The Great Fire of London was blazing 344 years ago today. King Charles II and his brother James, the Duke of York worked hard to direct fire-fighting efforts, but Tuesday, September 4th was the day of greatest destruction, as St. Paul's Cathedral caught fire and was ruined that day. This was the great medieval, Gothic cathedral built between 1089 and 1314, containing wondrous stained glass and with a tall spire. It had of course fallen into disrepair, having been damaged by Puritan forces during the Civil War.
Its destruction gave Sir Christopher Wren the opportunity to design and build a new Anglican Cathedral influenced by the design of St. Peter's in Rome and Val-de-Grace in Paris, along with 50 other Anglican churches.

In the aftermath of the fire, someone had to be blamed, and Catholics were held responsible. A French watchmaker did claim responsibility (as an agent of the Pope) but after he was hung at Tyburn, authorities found out he had arrived in London two days after the fire started. Too late!

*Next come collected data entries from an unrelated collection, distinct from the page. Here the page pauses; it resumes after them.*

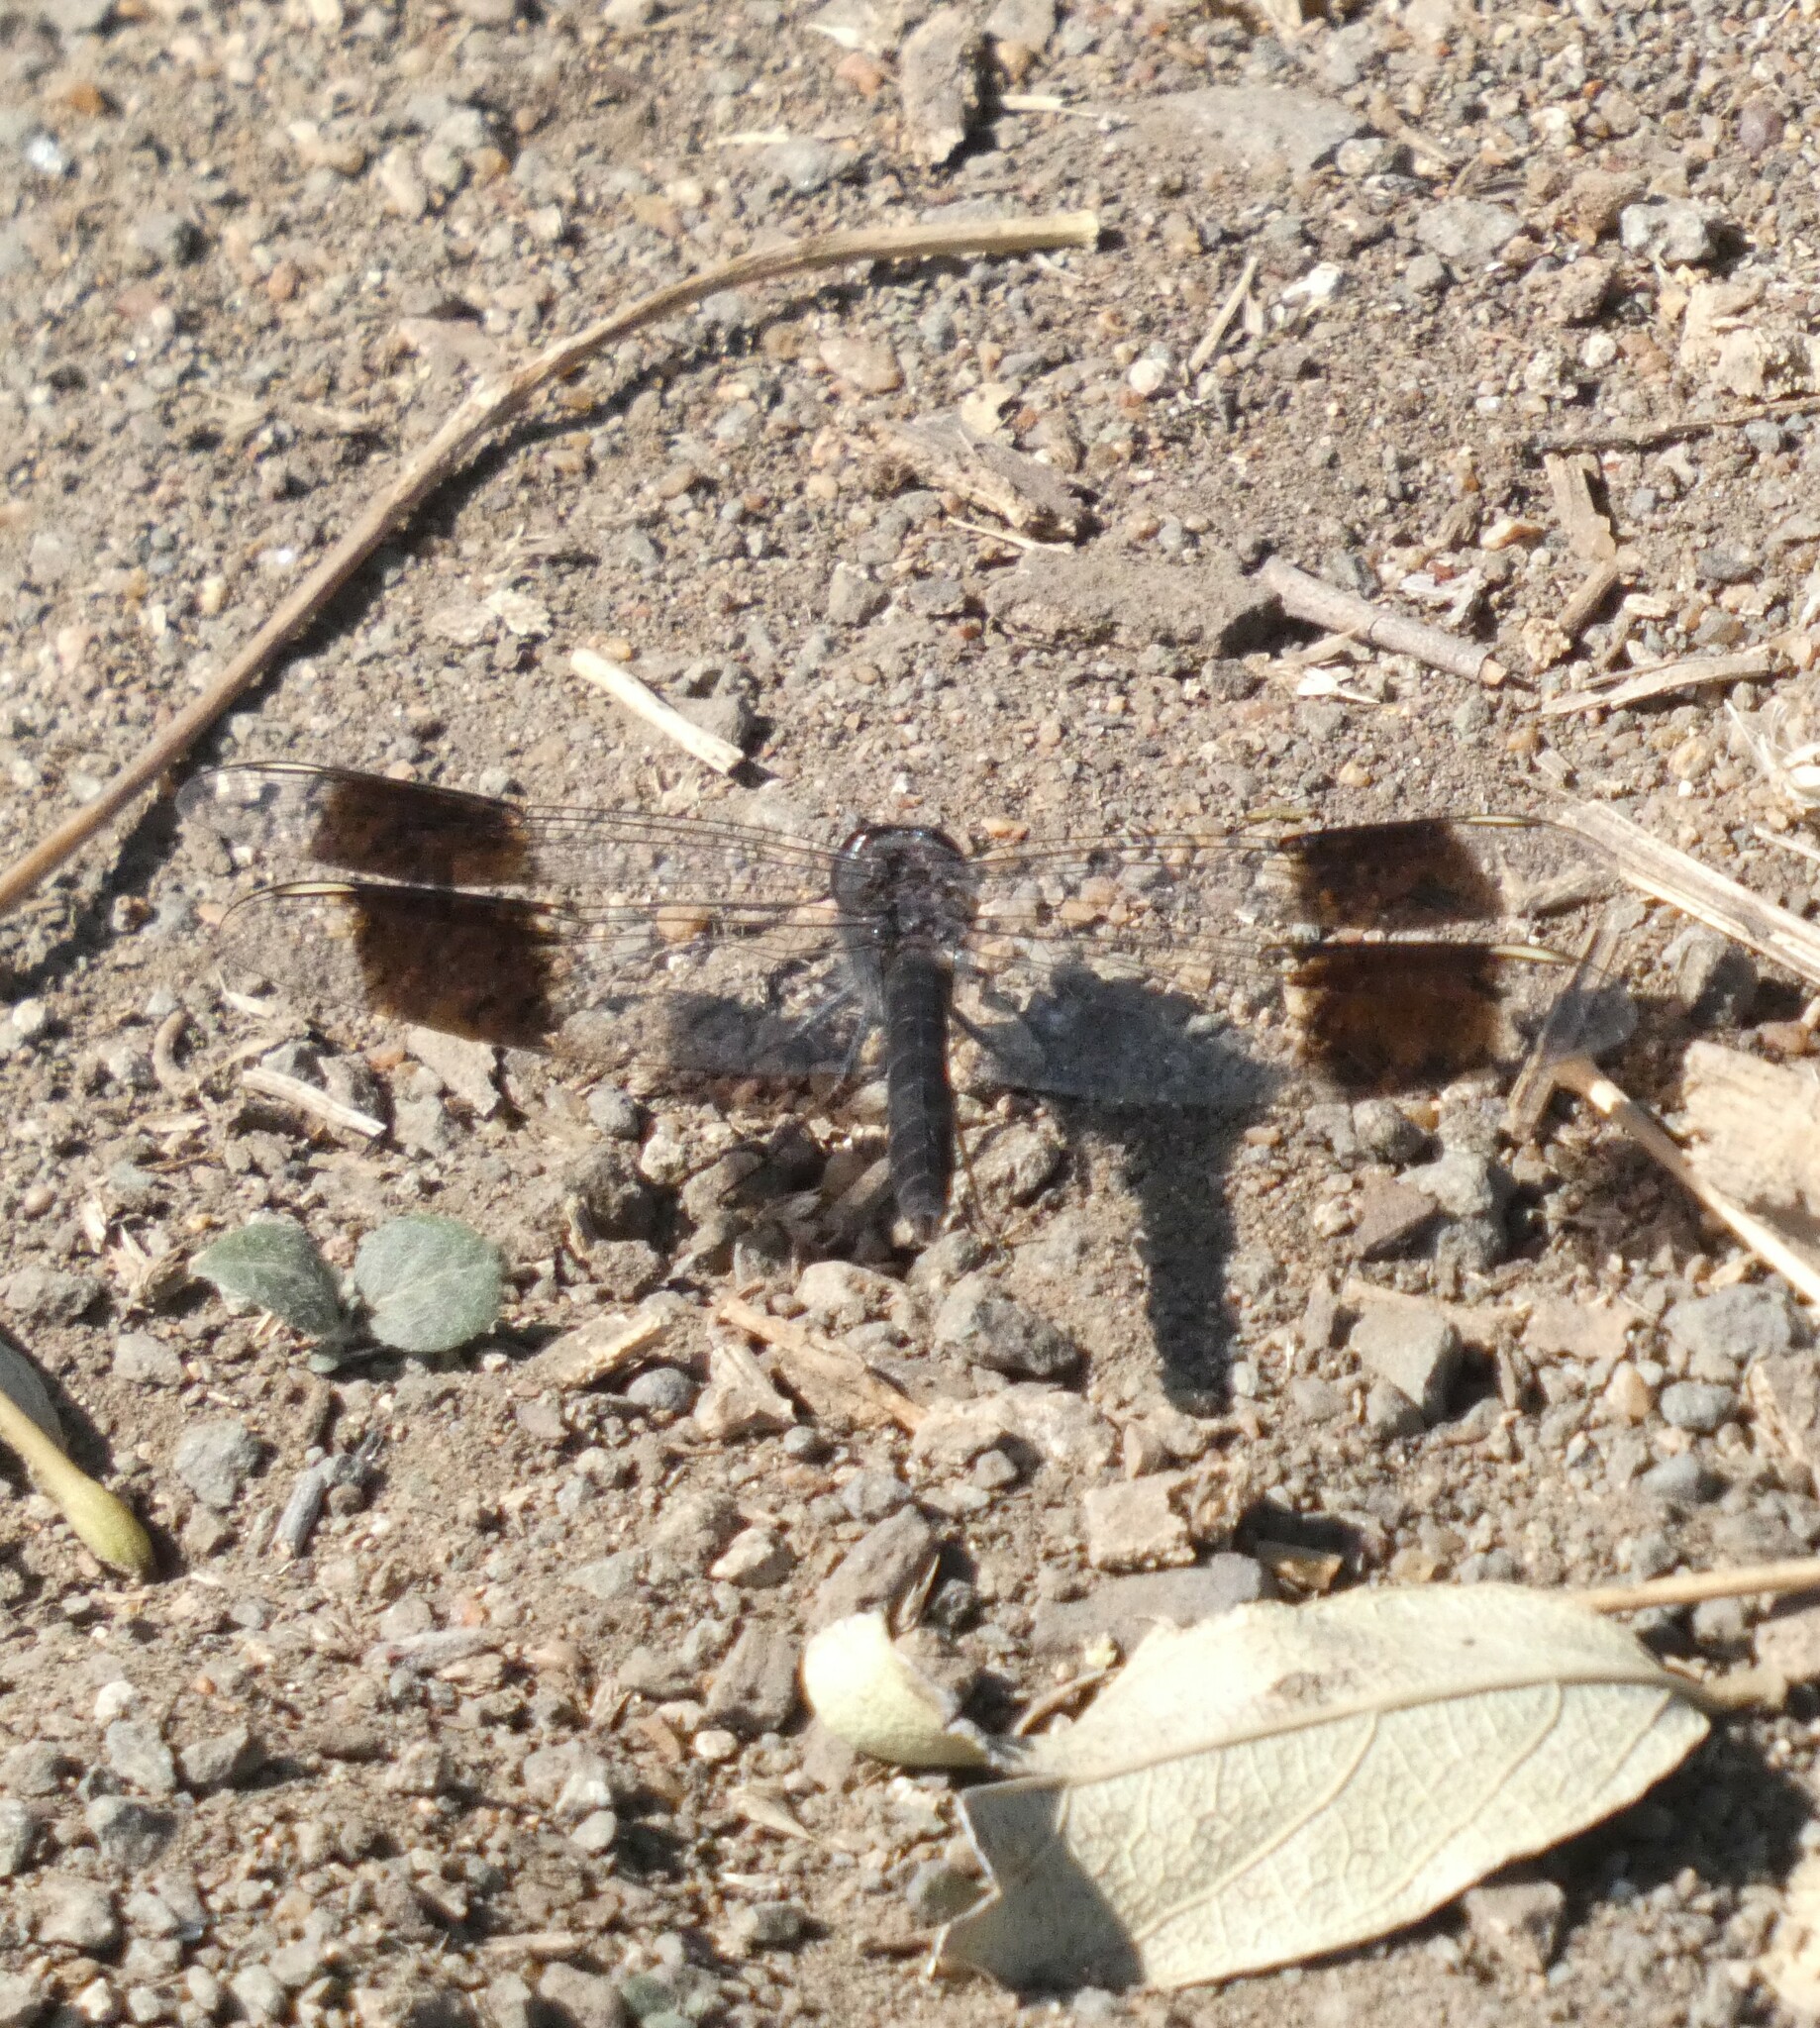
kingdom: Animalia
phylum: Arthropoda
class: Insecta
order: Odonata
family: Libellulidae
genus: Brachythemis
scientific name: Brachythemis leucosticta
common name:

Charles II commissioned The Monument to the Great Fire of London, which Sir Christopher Wren also designed. In 1668, words were added to the Monument to reflect fear of Catholics and their role in the Great Fire:
Here by permission of heaven, hell broke loose upon his Protestant city . .
. the most dreadful burning of this City; begun and carried on by the treachery
and malice of the Popish faction . . . Popish frenzy which wrought such horrors,
is not yet quenched.
During the reign of James II, those words were removed; with the invasion and coup d'etat of the Glorious Revolution they were restored and remained there until 1830 after Catholic Emancipation.


  1. I remember reading somewhere that the Duke of York actually manned one of the bucket brigades during the Fire.

  2. You're correct, tubbs, the Duke of York was in the thick of things!

  3. Keep up the great work, Stephanie. These little anniversary vignettes are compulsively readable. And good news for me: my new assignment at work will take me to London several times a year!

  4. One more thing. If I'm not mistaken, the only still-surviving pub/tavern that pre-dates the Fire is the Lamb and Flag in Covent Garden, where my wife and I had lunch during my last trip to London five years ago.

  5. Thank you, Rich! And congratulations on the new assignment--tough duty, but somebody's got to do it.